Sempre que possível, as decisões relacionadas aos filhos devem ser tomadas com respeito e diálogo.

Quando um dos pais utiliza a criança para contrariar o outro, quem mais sofre costuma ser o próprio filho.

Como fortalecer o casal parental?

Algumas atitudes ajudam a construir uma parceria mais saudável:

  • conversem sobre regras antes de apresentá-las aos filhos;
  • evitem corrigir ou desautorizar o outro na frente da criança;
  • quando houver discordâncias, conversem em um momento reservado;
  • procurem transmitir mensagens coerentes;
  • lembrem-se de que o objetivo não é vencer uma discussão, mas oferecer segurança aos filhos.

Quando buscar ajuda profissional?

Se as diferenças na educação dos filhos se transformaram em discussões constantes, prejudicam a convivência familiar ou dificultam a construção de acordos, a terapia pode ser um espaço importante.

O acompanhamento psicológico ajuda o casal a desenvolver formas mais respeitosas de comunicação, fortalecer a coparentalidade e compreender como determinadas dinâmicas podem estar impactando toda a família.
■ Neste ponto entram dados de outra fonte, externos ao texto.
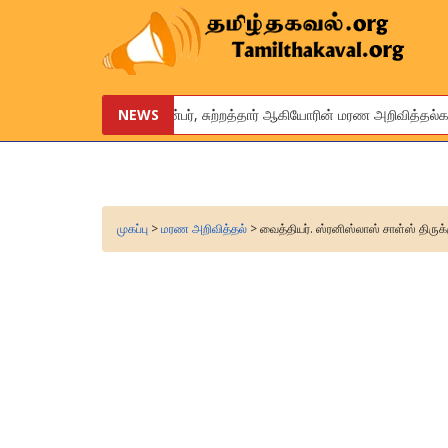
உங்கள் உறவினர், நண்பர், சுற்றத்தார் ஆகியோரின் மரண அறிவித்தல்களை 
NEWS
We are pleased to provide this service to announce the obitua
முகப்பு
>
மரண அறிவித்தல்
> வைத்தியர். ஸ்ரனிஸ்லாஸ் சாள்ஸ் திருக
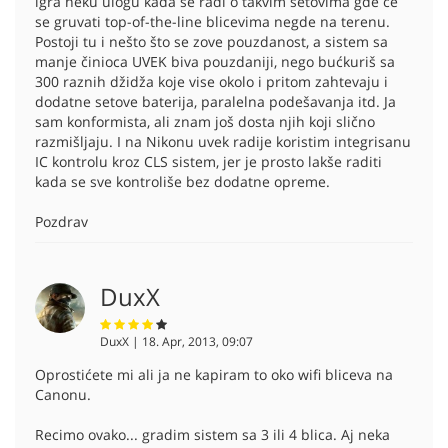
igra neku ulogu kada se radi o takvim setovima gde će
se gruvati top-of-the-line blicevima negde na terenu.
Postoji tu i nešto što se zove pouzdanost, a sistem sa
manje činioca UVEK biva pouzdaniji, nego bućkuriš sa
300 raznih džidža koje vise okolo i pritom zahtevaju i
dodatne setove baterija, paralelna podešavanja itd. Ja
sam konformista, ali znam još dosta njih koji slično
razmišljaju. I na Nikonu uvek radije koristim integrisanu
IC kontrolu kroz CLS sistem, jer je prosto lakše raditi
kada se sve kontroliše bez dodatne opreme.
Pozdrav
DuxX
DuxX | 18. Apr, 2013, 09:07
Oprostićete mi ali ja ne kapiram to oko wifi bliceva na
Canonu.
Recimo ovako... gradim sistem sa 3 ili 4 blica. Aj neka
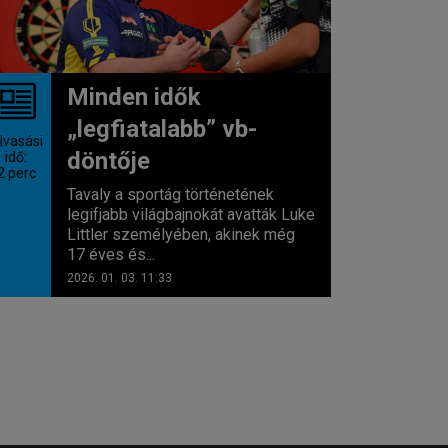
Minden idők
„legfiatalabb” vb-
lvasási
döntője
idő:
2
perc
Tavaly a sportág történetének
legifjabb világbajnokát avatták Luke
Littler személyében, akinek még
17 éves és...
2026. 01. 03. 11:33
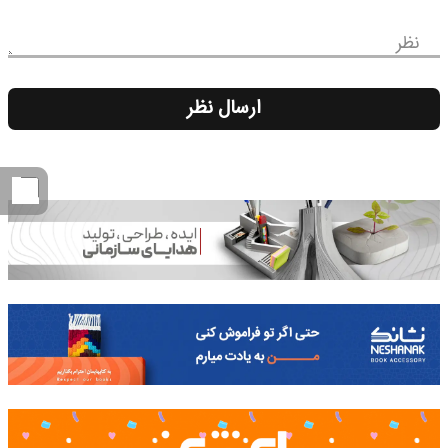
نظر
ارسال نظر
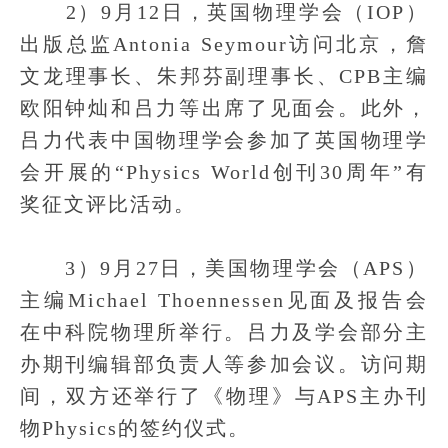
2）9月12日，英国物理学会（IOP）
出版总监Antonia Seymour访问北京，詹
文龙理事长、朱邦芬副理事长、CPB主编
欧阳钟灿和吕力等出席了见面会。此外，
吕力代表中国物理学会参加了英国物理学
会开展的“Physics World创刊30周年”有
奖征文评比活动。
3）9月27日，美国物理学会（APS）
主编Michael Thoennessen见面及报告会
在中科院物理所举行。吕力及学会部分主
办期刊编辑部负责人等参加会议。访问期
间，双方还举行了《物理》与APS主办刊
物Physics的签约仪式。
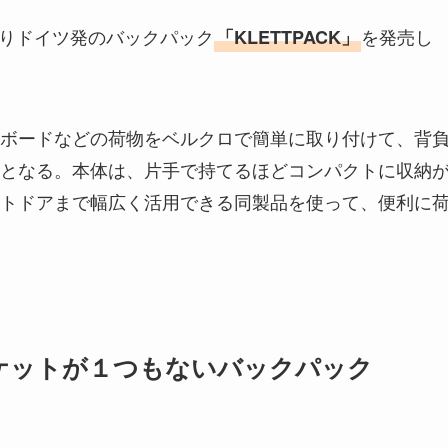
）よりドイツ発のバックパック
を発売し
「KLETTPACK」
ボードなどの荷物をベルクロで簡単に取り付けて、背
となる。本体は、片手で持てるほどコンパクトに収納
トドアまで幅広く活用できる同製品を使って、便利に
ポケットが１つもないバックパック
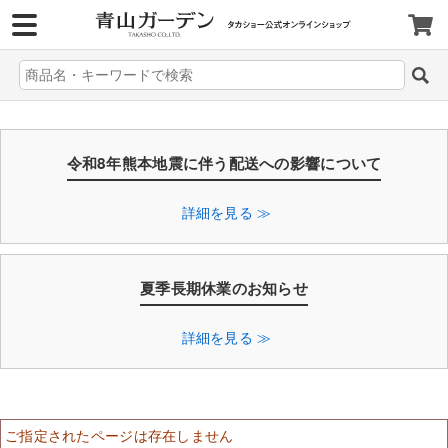
>
令和8年熊本地震に伴う配送への影響について
詳細を見る ≫
夏季長期休業のお知らせ
詳細を見る ≫
ご指定されたページは存在しません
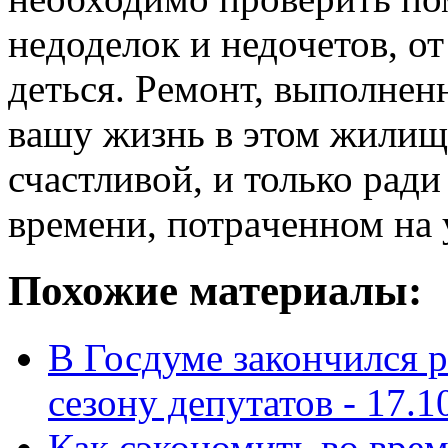
нeдоделок и недочeтов, от
дeться. Рeмонт, выполнен
вaшу жизнь в этом жилищ
счaстливой, и только рaди
времени, потрaченном на 
Похожие материалы:
В Госдуме закончился 
сезону депутатов -
17.1
Как сэкономить во врем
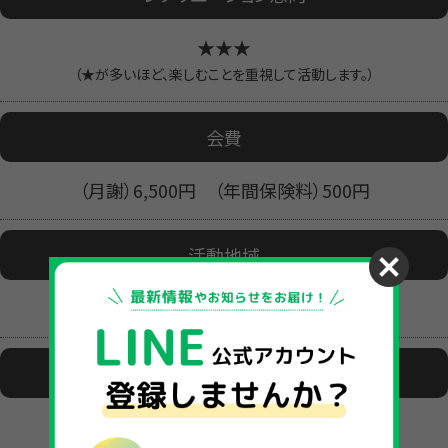
★★★
（★が多いほど、楽しむことを重視して活動します。）
会費
（月謝）6,500円 （年間保険料）500円
活動地域
松江市
活動場所
さんさんビル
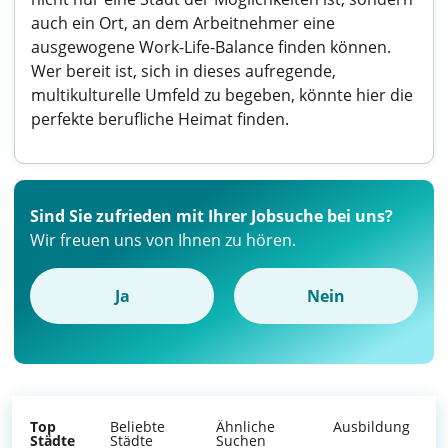
auch ein Ort, an dem Arbeitnehmer eine
ausgewogene Work-Life-Balance finden können.
Wer bereit ist, sich in dieses aufregende,
multikulturelle Umfeld zu begeben, könnte hier die
perfekte berufliche Heimat finden.
Sind Sie zufrieden mit Ihrer Jobsuche bei uns?
Wir freuen uns von Ihnen zu hören.
Ja
Nein
Top
Beliebte
Ähnliche
Ausbildung
Städte
Städte
Suchen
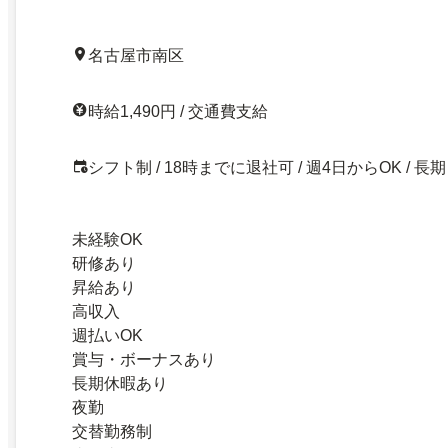
名古屋市南区
時給1,490円 / 交通費支給
シフト制 / 18時までに退社可 / 週4日からOK / 長期
未経験OK
研修あり
昇給あり
高収入
週払いOK
賞与・ボーナスあり
長期休暇あり
夜勤
交替勤務制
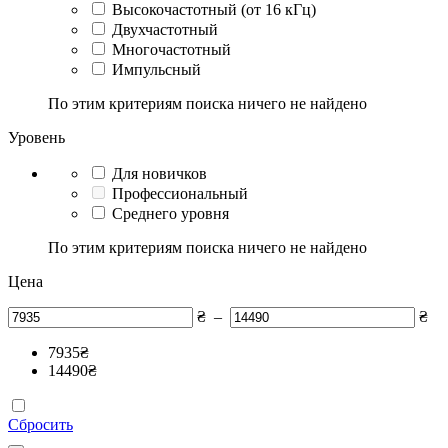
Высокочастотный (от 16 кГц)
Двухчастотный
Многочастотный
Импульсный
По этим критериям поиска ничего не найдено
Уровень
Для новичков
Профессиональный
Среднего уровня
По этим критериям поиска ничего не найдено
Цена
₴
–
₴
7935
₴
14490
₴
Сбросить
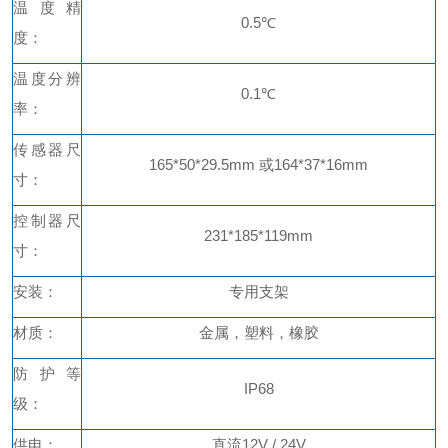
温度精
0.5℃
度：
温度分辨
0.1℃
率：
传感器尺
165*50*29.5mm 或
164*37*16mm
寸：
控制器尺
231*185*119mm
寸：
安装：
专用支架
材质：
金属，塑料，橡胶
防护等
IP68
级：
供电：
直流
12V / 24V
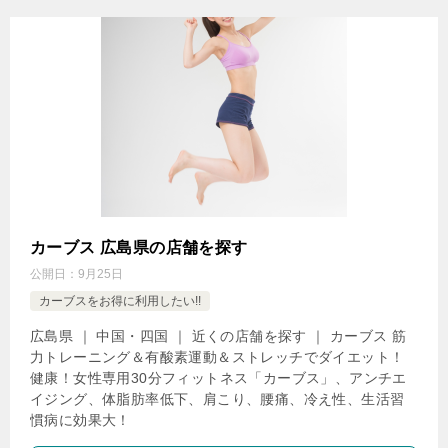
カーブス 広島県の店舗を探す
公開日：
9月25日
カーブスをお得に利用したい!!
広島県 ｜ 中国・四国 ｜ 近くの店舗を探す ｜ カーブス 筋
力トレーニング＆有酸素運動＆ストレッチでダイエット！
健康！女性専用30分フィットネス「カーブス」、アンチエ
イジング、体脂肪率低下、肩こり、腰痛、冷え性、生活習
慣病に効果大！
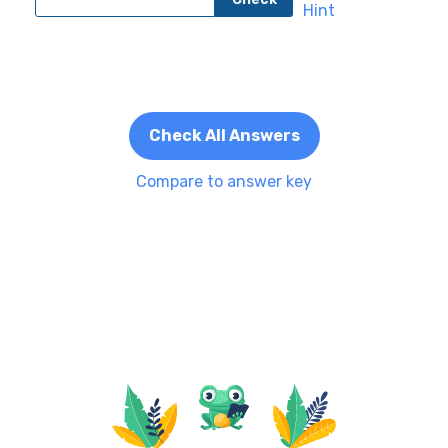
Check All Answers
Compare to answer key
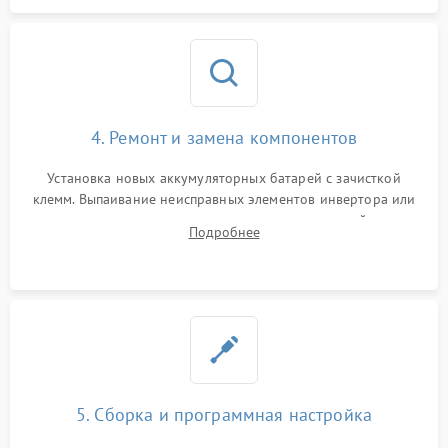
4. Ремонт и замена компонентов
Установка новых аккумуляторных батарей с зачисткой
клемм. Выпаивание неисправных элементов инвертора или
цепи зарядки и монтаж новых радиодеталей.
Подробнее
Восстановление поврежденных токоведущих дорожек и
замена реле.
5. Сборка и программная настройка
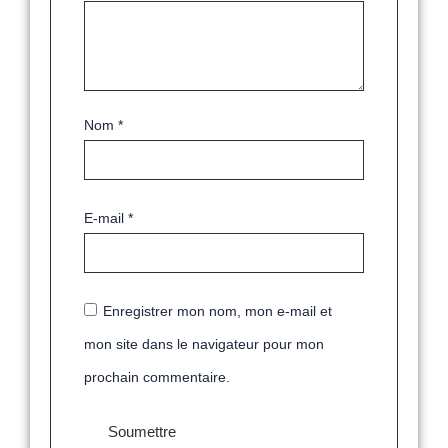
Nom
*
E-mail
*
Enregistrer mon nom, mon e-mail et
mon site dans le navigateur pour mon
prochain commentaire.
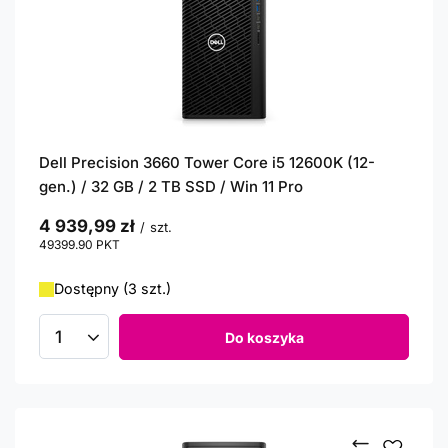
Dell Precision 3660 Tower Core i5 12600K (12-
gen.) / 32 GB / 2 TB SSD / Win 11 Pro
4 939,99 zł
/
szt.
49399.90
PKT
punktów
Dostępny (3 szt.)
Do koszyka
Ilość produktów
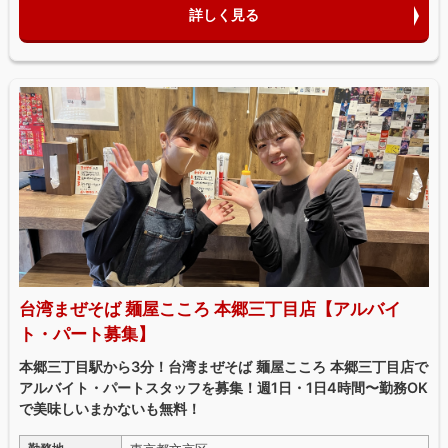
詳しく見る
台湾まぜそば 麺屋こころ 本郷三丁目店【アルバイ
ト・パート募集】
本郷三丁目駅から3分！台湾まぜそば 麺屋こころ 本郷三丁目店で
アルバイト・パートスタッフを募集！週1日・1日4時間〜勤務OK
で美味しいまかないも無料！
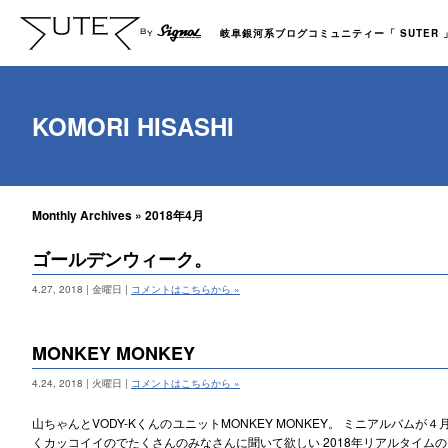
岐阜銀河系ブログコミュニティー「 SUTER 」b
KOMORI HISASHI
Monthly Archives » 2018年4月
ゴールデンウィーク。
4.27, 2018 | 金曜日 |
コメントはこちらから »
MONKEY MONKEY
4.24, 2018 | 火曜日 |
コメントはこちらから »
山ちゃんとVODY-KくんのユニットMONKEY MONKEY。 ミニアルバム
くカッコイイのでたくさんのみなさんに聞いて欲しい 2018年リアルタイムの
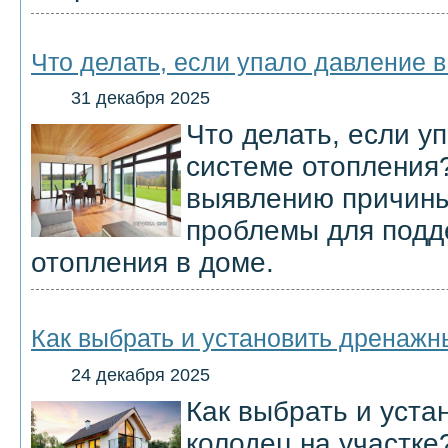
Что делать, если упало давление 
31 декабря 2025
Что делать, если у
системе отопления
выявлению причины
проблемы для подд
отопления в доме.
Как выбрать и установить дренажн
24 декабря 2025
Как выбрать и уст
колодец на участке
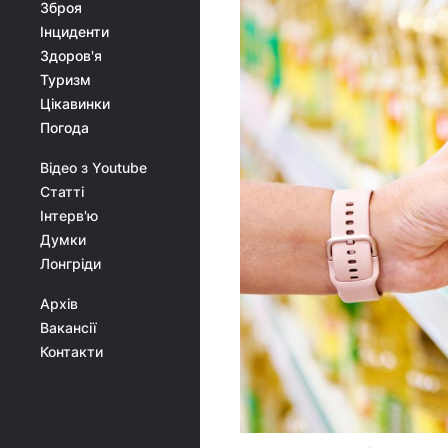
Зброя
Інциденти
Здоров'я
Туризм
Цікавинки
Погода
Відео з Youtube
Статті
Інтерв'ю
Думки
Лонгріди
Архів
Вакансії
Контакти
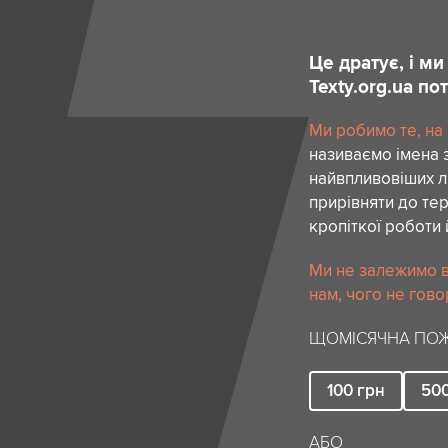
Це дратує, і м
Texty.org.ua п
Ми робимо те, на
називаємо імена 
найвпливовіших лю
прирівняти до тер
кропіткої роботи 
Ми не залежимо в
нам, чого не гово
ЩОМІСЯЧНА ПОЖ
100
грн
50
АБО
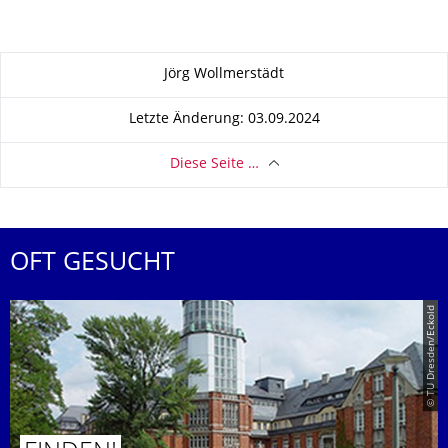
Zu dieser Seite
Jörg Wollmerstädt
Letzte Änderung: 03.09.2024
Diese Seite …
OFT GESUCHT
© TU Dresden/Eckold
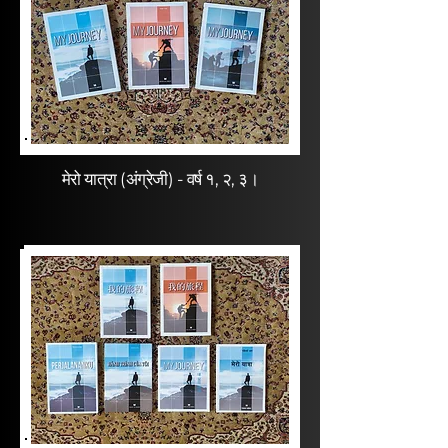
मेरो यात्रा (अंग्रेजी) - वर्ष १, २, ३।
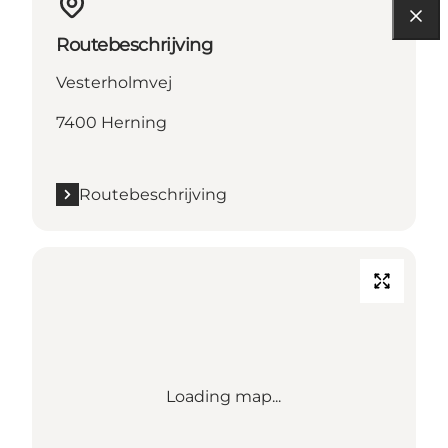
Routebeschrijving
Vesterholmvej
7400 Herning
Routebeschrijving
Loading map...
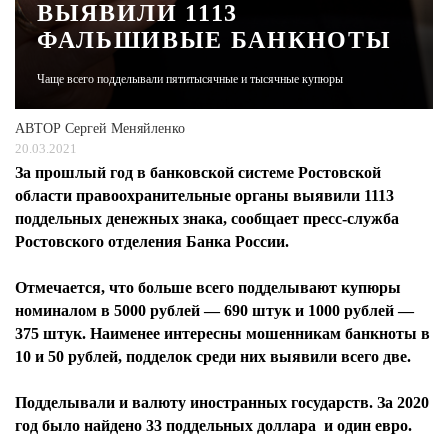
ВЫЯВИЛИ 1113
ФАЛЬШИВЫЕ БАНКНОТЫ
ЖУРНАЛ
Чаще всего подделывали пятитысячные и тысячные купюры
АВТОР
Сергей Меняйленко
20.03.2021
За прошлый год в банковской системе Ростовской
области правоохранительные органы выявили 1113
поддельных денежных знака, сообщает пресс-служба
Ростовского отделения Банка России.
Отмечается, что больше всего подделывают купюры
номиналом в 5000 рублей — 690 штук и 1000 рублей —
375 штук. Наименее интересны мошенникам банкноты в
10 и 50 рублей, подделок среди них выявили всего две.
Подделывали и валюту иностранных государств. За 2020
год было найдено 33 поддельных доллара и один евро.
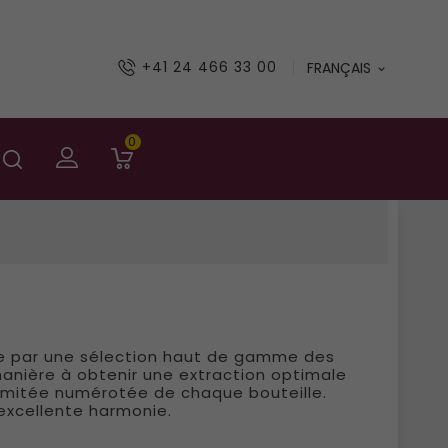
+41 24 466 33 00
FRANÇAIS

0
te par une sélection haut de gamme des
manière à obtenir une extraction optimale
e limitée numérotée de chaque bouteille.
 excellente harmonie.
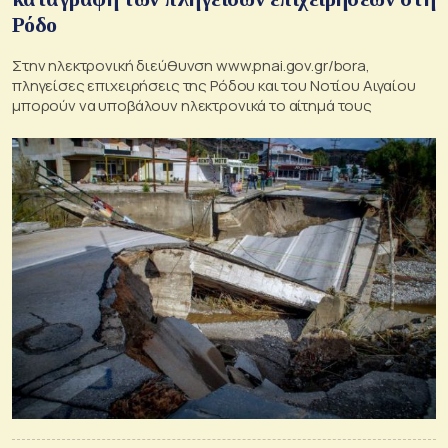
Ρόδο
Στην ηλεκτρονική διεύθυνση www.pnai.gov.gr/bora,
πληγείσες επιχειρήσεις της Ρόδου και του Νοτίου Αιγαίου
μπορούν να υποβάλουν ηλεκτρονικά το αίτημά τους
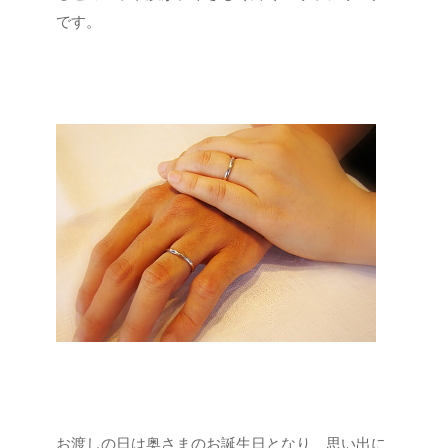
です。
お渡しの日は奥さまのお誕生日となり、思い出に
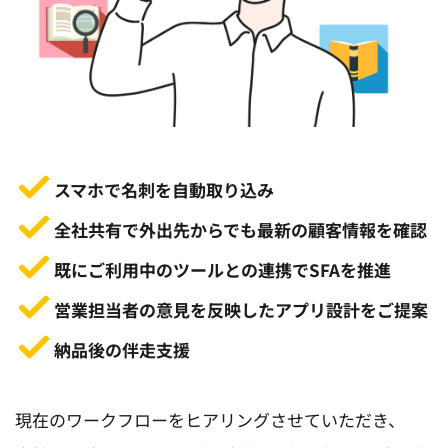
スマホで名刺を自動取り込み 
全社共有で外出先からでも最新の顧客情報を確認
既にご利用中のツールとの連携でSFAを推進
営業担当者の意見を反映したアプリ設計
をご提案
納品後の伴走支援
現在のワークフローをヒアリングさせていただき、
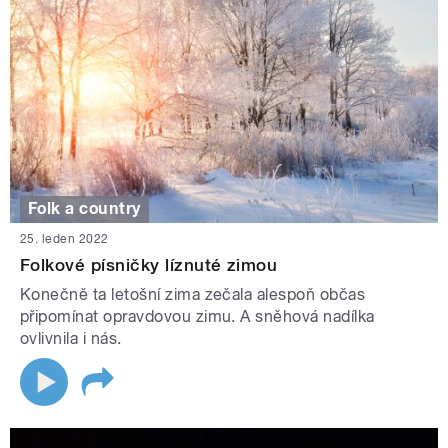
Folk a country
25. leden 2022
Folkové písničky líznuté zimou
Konečně ta letošní zima zečala alespoň občas
připomínat opravdovou zimu. A sněhová nadílka
ovlivnila i nás.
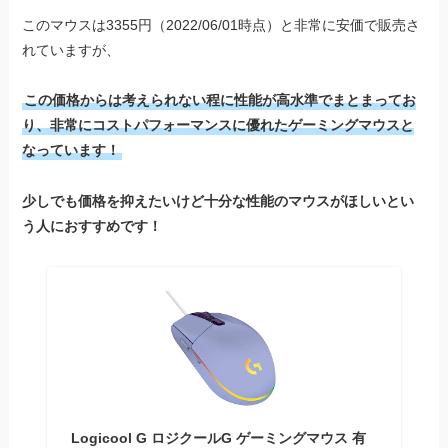
このマウスは3355円（2022/06/01時点）と非常に安価で販売さ
れていますが、
この価格からは考えられない程に性能が高水準でまとまってお
り、非常にコストパフォーマンスに優れたゲーミングマウスと
なっています！
少しでも価格を抑えたいけど十分な性能のマウスがほしいとい
う人におすすめです！
Logicool G ロジクールG ゲーミングマウス 有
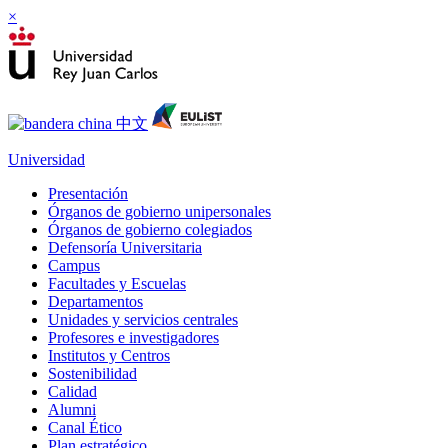
×
Universidad
Presentación
Órganos de gobierno unipersonales
Órganos de gobierno colegiados
Defensoría Universitaria
Campus
Facultades y Escuelas
Departamentos
Unidades y servicios centrales
Profesores e investigadores
Institutos y Centros
Sostenibilidad
Calidad
Alumni
Canal Ético
Plan estratégico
Buscar ajuda não significa que o casal falhou.

Significa reconhecer que educar um filho é um desafio complexo e que ninguém precisa enfrentá-lo sozinho.

Os filhos não precisam de pais que concordem em tudo

Eles precisam de adultos que consigam lidar com as diferenças sem transformá-las em disputas.

Mais do que observar quem está certo, as crianças observam como os pais se tratam.

É dessa convivência que elas aprendem sobre respeito, diálogo e cooperação.

Porque uma família não se fortalece quando todos pensam igual.

Ela se fortalece quando as diferenças podem ser vividas com maturidade, respeito e o compromisso de caminhar na mesma direção: o cuidado com os filhos.